== Task description ==
Give the records again in full, exactly as they appear.

== Items from a dataset ==

******************************

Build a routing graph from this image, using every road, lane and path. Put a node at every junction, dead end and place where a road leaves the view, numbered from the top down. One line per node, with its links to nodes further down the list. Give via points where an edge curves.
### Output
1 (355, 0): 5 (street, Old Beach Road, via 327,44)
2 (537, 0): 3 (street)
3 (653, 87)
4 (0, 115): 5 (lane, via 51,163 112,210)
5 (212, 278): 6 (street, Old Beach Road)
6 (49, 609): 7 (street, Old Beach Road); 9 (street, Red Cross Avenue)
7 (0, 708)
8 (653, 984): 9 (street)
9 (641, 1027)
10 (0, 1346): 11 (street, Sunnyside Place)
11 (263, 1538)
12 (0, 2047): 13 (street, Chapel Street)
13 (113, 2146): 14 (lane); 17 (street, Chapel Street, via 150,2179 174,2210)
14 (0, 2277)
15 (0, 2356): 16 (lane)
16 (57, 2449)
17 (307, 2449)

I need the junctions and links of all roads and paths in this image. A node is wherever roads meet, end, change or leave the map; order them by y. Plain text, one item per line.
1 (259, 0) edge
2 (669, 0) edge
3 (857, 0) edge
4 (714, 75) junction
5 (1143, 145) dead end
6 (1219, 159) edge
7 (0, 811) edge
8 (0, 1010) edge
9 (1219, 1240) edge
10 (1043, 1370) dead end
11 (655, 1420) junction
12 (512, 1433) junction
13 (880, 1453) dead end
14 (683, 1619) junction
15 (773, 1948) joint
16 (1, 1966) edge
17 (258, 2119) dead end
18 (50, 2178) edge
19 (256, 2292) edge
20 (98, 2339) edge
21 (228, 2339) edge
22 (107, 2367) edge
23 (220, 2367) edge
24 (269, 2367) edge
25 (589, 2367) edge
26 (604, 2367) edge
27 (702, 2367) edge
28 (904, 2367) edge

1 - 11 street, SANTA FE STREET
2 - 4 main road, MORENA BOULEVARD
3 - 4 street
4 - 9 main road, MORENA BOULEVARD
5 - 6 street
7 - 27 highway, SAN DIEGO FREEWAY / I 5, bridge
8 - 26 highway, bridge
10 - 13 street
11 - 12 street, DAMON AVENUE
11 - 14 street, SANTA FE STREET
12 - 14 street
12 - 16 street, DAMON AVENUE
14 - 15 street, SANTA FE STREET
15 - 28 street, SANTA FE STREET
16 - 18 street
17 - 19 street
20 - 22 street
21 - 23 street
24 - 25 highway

******************************

== Output of the exercise ==
Build a routing graph from this image, using every road, lane and path. Put a node at every junction, dead end and place where a road leaves the view, numbered from the top down. One line per node, with its links to nodes further down the list. Give via points where an edge curves.
### Output
1 (355, 0): 5 (street, Old Beach Road, via 327,44)
2 (537, 0): 3 (street)
3 (653, 87)
4 (0, 115): 5 (lane, via 51,163 112,210)
5 (212, 278): 6 (street, Old Beach Road)
6 (49, 609): 7 (street, Old Beach Road); 9 (street, Red Cross Avenue)
7 (0, 708)
8 (653, 984): 9 (street)
9 (641, 1027)
10 (0, 1346): 11 (street, Sunnyside Place)
11 (263, 1538)
12 (0, 2047): 13 (street, Chapel Street)
13 (113, 2146): 14 (lane); 17 (street, Chapel Street, via 150,2179 174,2210)
14 (0, 2277)
15 (0, 2356): 16 (lane)
16 (57, 2449)
17 (307, 2449)

I need the junctions and links of all roads and paths in this image. A node is wherever roads meet, end, change or leave the map; order them by y. Plain text, one item per line.
1 (259, 0) edge
2 (669, 0) edge
3 (857, 0) edge
4 (714, 75) junction
5 (1143, 145) dead end
6 (1219, 159) edge
7 (0, 811) edge
8 (0, 1010) edge
9 (1219, 1240) edge
10 (1043, 1370) dead end
11 (655, 1420) junction
12 (512, 1433) junction
13 (880, 1453) dead end
14 (683, 1619) junction
15 (773, 1948) joint
16 (1, 1966) edge
17 (258, 2119) dead end
18 (50, 2178) edge
19 (256, 2292) edge
20 (98, 2339) edge
21 (228, 2339) edge
22 (107, 2367) edge
23 (220, 2367) edge
24 (269, 2367) edge
25 (589, 2367) edge
26 (604, 2367) edge
27 (702, 2367) edge
28 (904, 2367) edge

1 - 11 street, SANTA FE STREET
2 - 4 main road, MORENA BOULEVARD
3 - 4 street
4 - 9 main road, MORENA BOULEVARD
5 - 6 street
7 - 27 highway, SAN DIEGO FREEWAY / I 5, bridge
8 - 26 highway, bridge
10 - 13 street
11 - 12 street, DAMON AVENUE
11 - 14 street, SANTA FE STREET
12 - 14 street
12 - 16 street, DAMON AVENUE
14 - 15 street, SANTA FE STREET
15 - 28 street, SANTA FE STREET
16 - 18 street
17 - 19 street
20 - 22 street
21 - 23 street
24 - 25 highway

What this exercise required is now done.